Expanded Explanation

1. Technical Function and Core Characteristics

An overlay network consists of virtual links and nodes that it maps onto an underlying physical or Layer 3 network. It uses tunneling or encapsulation protocols to carry overlay packets across the underlay without changing the underlay’s routing behavior.

Overlay networks commonly use techniques such as IP tunneling, Generic Routing Encapsulation (GRE), Virtual Extensible LAN (VXLAN), Network Virtualization using Generic Routing Encapsulation (NVGRE), or Geneve to encapsulate tenant or application traffic. They provide logical isolation, independent addressing, and policy control that operate separately from the physical network topology.

2. Enterprise Usage and Architectural Context

Enterprises use overlay networks in data centers, clouds, and wide-area networks to provide virtual networks, multi-tenancy, and segmented connectivity. Network Virtualization (NV) overlays allow operators to deploy and adjust logical networks without reconfiguring physical switches and routers.

Architectures such as Software Defined Networking (SDN), Network Functions Virtualization (NFV), and software-defined Wide Area Network (WAN) implement overlay networks to abstract transport from services and applications. Overlays support migration of workloads, hybrid cloud connectivity, and Traffic Engineering (TE) across heterogeneous infrastructures.

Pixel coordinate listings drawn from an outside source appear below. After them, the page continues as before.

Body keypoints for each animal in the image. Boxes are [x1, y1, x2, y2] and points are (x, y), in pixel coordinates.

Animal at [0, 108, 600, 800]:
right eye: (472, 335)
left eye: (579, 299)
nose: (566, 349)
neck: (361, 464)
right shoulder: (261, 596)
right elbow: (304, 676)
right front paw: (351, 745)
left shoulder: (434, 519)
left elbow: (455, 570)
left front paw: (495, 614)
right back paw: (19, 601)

3. Related or Adjacent Technologies

Overlay networks relate closely to underlay networks, which provide the physical or IP transport on which overlays depend. Technologies such as Multiprotocol Label Switching (MPLS), Segment Routing, and IP routing protocols operate in the underlay, while the overlay adds separate logical control and policy.

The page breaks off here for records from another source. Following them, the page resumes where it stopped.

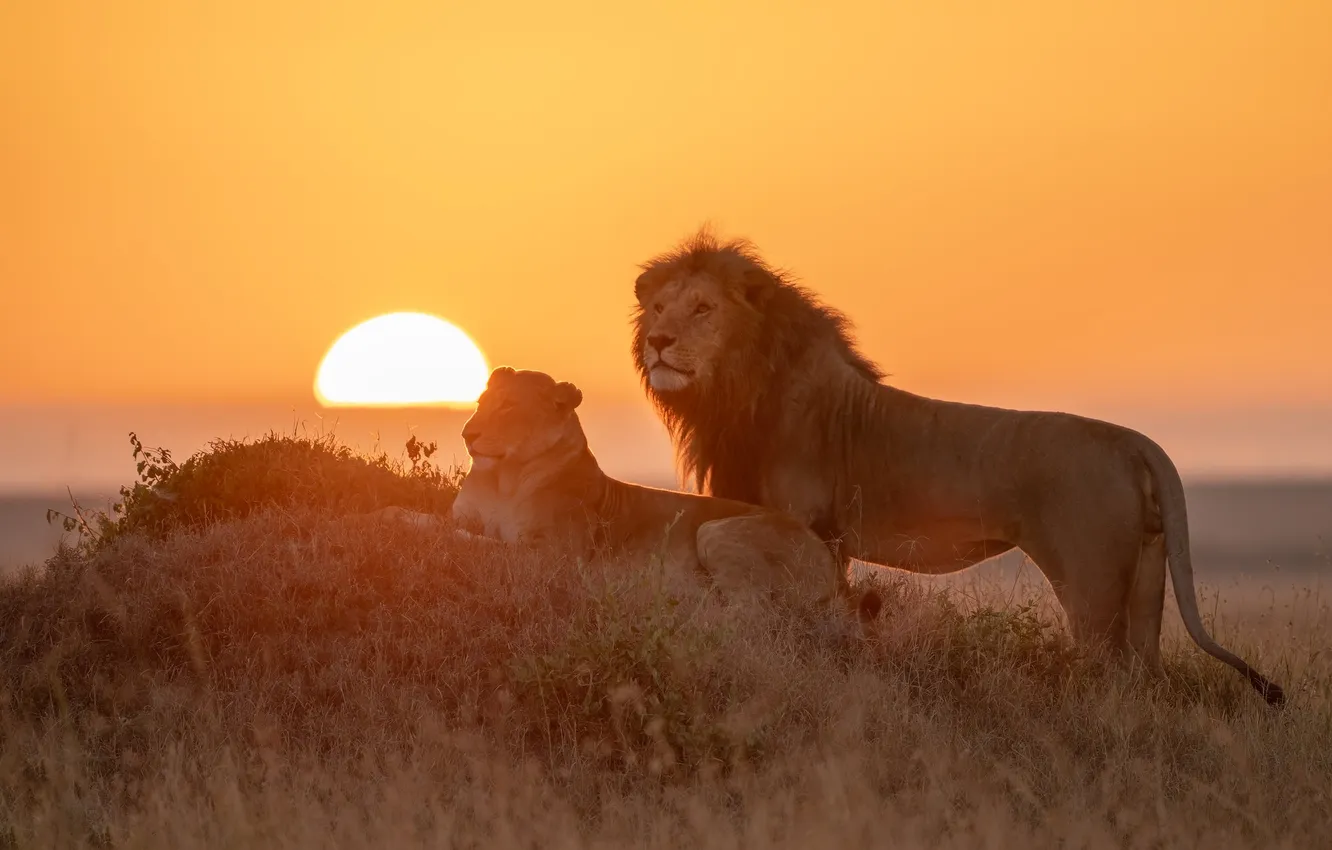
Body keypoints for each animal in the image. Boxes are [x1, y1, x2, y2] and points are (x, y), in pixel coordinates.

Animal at [376, 366, 863, 616]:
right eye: (480, 401)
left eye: (510, 406)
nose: (468, 433)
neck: (503, 477)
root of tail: (835, 566)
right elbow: (432, 520)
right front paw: (389, 516)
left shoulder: (549, 557)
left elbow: (475, 544)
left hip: (717, 531)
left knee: (749, 612)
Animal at [630, 227, 1285, 707]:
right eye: (658, 307)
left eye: (702, 308)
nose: (657, 342)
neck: (734, 393)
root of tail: (1133, 441)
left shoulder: (807, 526)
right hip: (1147, 570)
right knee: (1148, 675)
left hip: (1089, 576)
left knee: (1112, 668)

Virtual private networks, VXLAN-based NV, and software-defined WAN services implement overlay concepts for isolation and connectivity. Control-plane mechanisms such as SDN controllers or BGP-based control distribution often manage overlay endpoint information and tunnel setup.

4. Business and Operational Significance

For enterprises, overlay networks provide a way to deploy network segmentation, multi-tenant environments, and workload mobility within existing infrastructure. They enable network teams to implement policy and connectivity changes through software control rather than only through physical reconfiguration.

Overlay architectures allow organizations to operate consistent logical networks across on-premises (on-prem) data centers, public clouds, and WAN providers. This supports standardized security policies, consistent addressing schemes, and lifecycle management for applications and services across diverse network domains.